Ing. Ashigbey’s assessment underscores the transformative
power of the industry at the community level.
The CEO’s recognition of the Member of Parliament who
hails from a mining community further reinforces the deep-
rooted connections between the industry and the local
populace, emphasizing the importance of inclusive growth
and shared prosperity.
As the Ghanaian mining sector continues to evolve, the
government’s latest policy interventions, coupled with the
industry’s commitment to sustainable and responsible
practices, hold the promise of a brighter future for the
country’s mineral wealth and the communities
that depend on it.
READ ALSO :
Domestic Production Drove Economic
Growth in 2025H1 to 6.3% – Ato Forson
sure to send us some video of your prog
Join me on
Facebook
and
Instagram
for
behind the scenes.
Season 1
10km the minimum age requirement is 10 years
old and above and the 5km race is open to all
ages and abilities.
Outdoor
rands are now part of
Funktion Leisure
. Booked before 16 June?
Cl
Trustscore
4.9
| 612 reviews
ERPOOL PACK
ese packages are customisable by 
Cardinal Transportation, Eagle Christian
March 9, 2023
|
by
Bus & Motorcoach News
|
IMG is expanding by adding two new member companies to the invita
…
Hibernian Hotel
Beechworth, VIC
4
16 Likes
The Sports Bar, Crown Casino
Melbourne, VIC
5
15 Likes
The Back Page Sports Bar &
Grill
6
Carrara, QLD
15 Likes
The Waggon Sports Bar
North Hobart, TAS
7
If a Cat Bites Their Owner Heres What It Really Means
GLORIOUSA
==========
Your objective.
When the material above is given again, every line must match it exactly.

Answer for the task.
Ing. Ashigbey’s assessment underscores the transformative
power of the industry at the community level.
The CEO’s recognition of the Member of Parliament who
hails from a mining community further reinforces the deep-
rooted connections between the industry and the local
populace, emphasizing the importance of inclusive growth
and shared prosperity.
As the Ghanaian mining sector continues to evolve, the
government’s latest policy interventions, coupled with the
industry’s commitment to sustainable and responsible
practices, hold the promise of a brighter future for the
country’s mineral wealth and the communities
that depend on it.
READ ALSO :
Domestic Production Drove Economic
Growth in 2025H1 to 6.3% – Ato Forson
sure to send us some video of your prog
Join me on
Facebook
and
Instagram
for
behind the scenes.
Season 1
10km the minimum age requirement is 10 years
old and above and the 5km race is open to all
ages and abilities.
Outdoor
rands are now part of
Funktion Leisure
. Booked before 16 June?
Cl
Trustscore
4.9
| 612 reviews
ERPOOL PACK
ese packages are customisable by 
Cardinal Transportation, Eagle Christian
March 9, 2023
|
by
Bus & Motorcoach News
|
IMG is expanding by adding two new member companies to the invita
…
Hibernian Hotel
Beechworth, VIC
4
16 Likes
The Sports Bar, Crown Casino
Melbourne, VIC
5
15 Likes
The Back Page Sports Bar &
Grill
6
Carrara, QLD
15 Likes
The Waggon Sports Bar
North Hobart, TAS
7
If a Cat Bites Their Owner Heres What It Really Means
GLORIOUSA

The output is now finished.